21 - Jangan Pergi

3.6K 328 5
                                    

Beberapa novel yang pernah gue baca, temanya adalah kampus dengan salah satu dosen ganteng sebagai pengajarnya. Gue yakin kalian juga pernah baca, atau sekedar pernah lihat, karena tema itu tampaknya lumayan populer di kalangan remaja.

Biasanya di novel-novel, kalau si dosen ini ngajar, suasana kelas langsung riuh murid-murid cewek, kan? Atau, ada bisik-bisik siswi-siswi yang ngegosipin si ganteng yang lagi ngajar.

Gue sama sekali nggak nyangka kalau suasana kelas di novel itu, gue alami sendiri di usia gue yang udah 28 tahun. Bukan dosen sih, lebih tepatnya pengajar training ganteng.

Kelas training tiba-tiba riuh oleh senior-senior cewek ketika Mas Danang masuk sesi kedua. Memang sih, karena kantor gue punya banyak lantai, senior peserta training itu bukan cuma dari lantai gue. Mereka kebanyakan bahkan dari lantai-lantai atas, jadi memang jarang-atau bahkan nggak pernah melihat makhluk bernama senior manajer seganteng Mas Danang. Juga, baru kali ini ada training offline, jadi mata langsung seger begitu lihat yang cakep dikit.

Apa kabar kalau mereka lihat Pakdhe?

Mas Danang terlihat tersenyum bingung dan kikuk di depan kelas. Matanya menangkap gue yang duduk di tengah. Ia tampak berbisik, "kenapa ini?"

Gue cuma menggeleng dan mengangkat bahu. Dasar cowok nggak peka. Karena mereka kayak lihat Kevin Julio tiba-tiba ngajar training, Mas.

Kelas akhirnya tenang setelah manajer grup sebelah, yang jadi penanggungjawab training, mengamankan suasana. Meski training bisa berjalan tenang, tetap aja ada bisik-bisik di belakang.

"Gila, kok di grup sebelah ada sih senior manajer seganteng itu. SM gue bentukannya kaya kentang, anjir."

"Iya, manajer gue masih muda sih, tapi cici-cici galak. Wah kalau SMnya gini sih, lembur tiap hari juga gue jabanin."

"Jomblo nggak ya, dia?"

"Umur berapa ya dia? Kok kayak masih muda."

Gue yang dengerin komentarnya sambil mencatat penjelasan training, hanya tersenyum bangga. Ya bangga, soalnya itu SM gue, hehehe.

"Iku baru Mas Danang, cuk." Eve, yang duduk di sebelah gue ikut berbisik. "Kalau mereka lihat Mas Tion, fix speechless."

Gue terkekeh. "Kayak di lantai lain nggak ada yang ganteng aja."

"Teman-teman, ada yang bisa coba jawab soal latihan nomor satu?" Mas Danang melempar pertanyaan.
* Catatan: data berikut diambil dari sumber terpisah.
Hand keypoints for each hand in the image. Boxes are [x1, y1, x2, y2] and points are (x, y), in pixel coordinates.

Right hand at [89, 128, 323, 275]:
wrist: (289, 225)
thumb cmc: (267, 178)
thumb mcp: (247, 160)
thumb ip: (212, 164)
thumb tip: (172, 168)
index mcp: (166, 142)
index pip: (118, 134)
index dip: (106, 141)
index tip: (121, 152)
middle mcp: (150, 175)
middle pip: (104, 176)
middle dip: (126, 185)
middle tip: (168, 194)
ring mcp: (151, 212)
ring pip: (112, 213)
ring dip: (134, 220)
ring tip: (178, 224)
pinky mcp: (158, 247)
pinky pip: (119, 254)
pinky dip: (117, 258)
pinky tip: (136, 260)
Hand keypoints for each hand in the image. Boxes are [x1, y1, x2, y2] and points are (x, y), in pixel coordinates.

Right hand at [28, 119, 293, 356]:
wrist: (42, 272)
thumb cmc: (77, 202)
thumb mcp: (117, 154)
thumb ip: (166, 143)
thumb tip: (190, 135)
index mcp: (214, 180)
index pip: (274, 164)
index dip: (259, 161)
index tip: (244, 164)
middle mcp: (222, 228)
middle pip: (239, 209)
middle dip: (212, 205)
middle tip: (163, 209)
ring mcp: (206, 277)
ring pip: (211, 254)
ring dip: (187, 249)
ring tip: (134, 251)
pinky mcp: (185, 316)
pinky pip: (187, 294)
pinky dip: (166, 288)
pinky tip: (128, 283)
Seketika kelas agak riuh. Langsung semuanya mendadak aktif mengangkat tangan, sebagian lainnya - yang kebanyakan cowok-cowok, masih tanya-tanya ke sebelahnya sambil garuk-garuk kepala mencerna materi. Padahal materinya lumayan susah, emang sih kalau cinta bisa memicu otak lu mendadak cosplay jadi otak Einstein.
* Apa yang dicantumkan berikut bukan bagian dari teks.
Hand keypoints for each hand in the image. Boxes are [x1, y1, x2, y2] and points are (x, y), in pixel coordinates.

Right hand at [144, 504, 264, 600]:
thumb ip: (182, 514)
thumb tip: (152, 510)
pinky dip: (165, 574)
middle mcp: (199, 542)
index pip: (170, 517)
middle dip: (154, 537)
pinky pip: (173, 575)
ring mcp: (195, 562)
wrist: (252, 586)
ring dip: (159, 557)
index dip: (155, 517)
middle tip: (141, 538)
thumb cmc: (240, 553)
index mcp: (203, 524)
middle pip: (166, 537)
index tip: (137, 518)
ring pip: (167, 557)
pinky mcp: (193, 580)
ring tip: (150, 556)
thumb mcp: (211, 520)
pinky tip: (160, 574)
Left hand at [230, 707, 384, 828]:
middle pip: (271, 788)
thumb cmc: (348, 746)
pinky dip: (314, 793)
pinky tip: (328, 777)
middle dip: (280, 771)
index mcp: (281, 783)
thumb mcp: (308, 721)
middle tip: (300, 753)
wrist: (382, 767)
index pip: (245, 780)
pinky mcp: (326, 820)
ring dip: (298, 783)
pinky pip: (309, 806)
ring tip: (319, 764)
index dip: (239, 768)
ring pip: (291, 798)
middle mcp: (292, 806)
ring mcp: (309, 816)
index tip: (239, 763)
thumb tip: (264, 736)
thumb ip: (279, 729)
"Pak!" tiba-tiba cewek yang duduk di ujung dengan rambut pirang buka suara. "Hadiahnya apa? Nomer hape Pak Danang aja boleh nggak?"

Pertanyaannya langsung dijawab dengan 'huuu' dari satu kelas. Mas Danang cuma ketawa salting sambil berusaha meredam kericuhan. Gue yang punya nomor Mas Danang cuma senyum-senyum. Duh, mau sombong gimana ya, tapi takut dosa.

Sesi Mas Danang berlangsung lancar selama 45 menit. Yah, yang lama meredam keriuhan kelas sih, karena sebetulnya materinya sedikit. Setelah Mas Danang pamit dan keluar kelas, gue tiba-tiba degdegan teringat kata-kata Mas Danang tadi pagi.

Berarti habis ini, sesinya Pakdhe?

Belum sempat gue berpikir, pintu ruangan terbuka. Kelas yang tadinya riuh, langsung hening ketika bos gue itu masuk dengan langkah cepat dan cuek, langsung menuju meja di tengah ruangan. Anak-anak nggak sempat riuh kayak waktu lihat Mas Danang, karena gerakan Pakdhe yang terlalu cepat. Tapi semua mata jelas tertuju ke pria itu.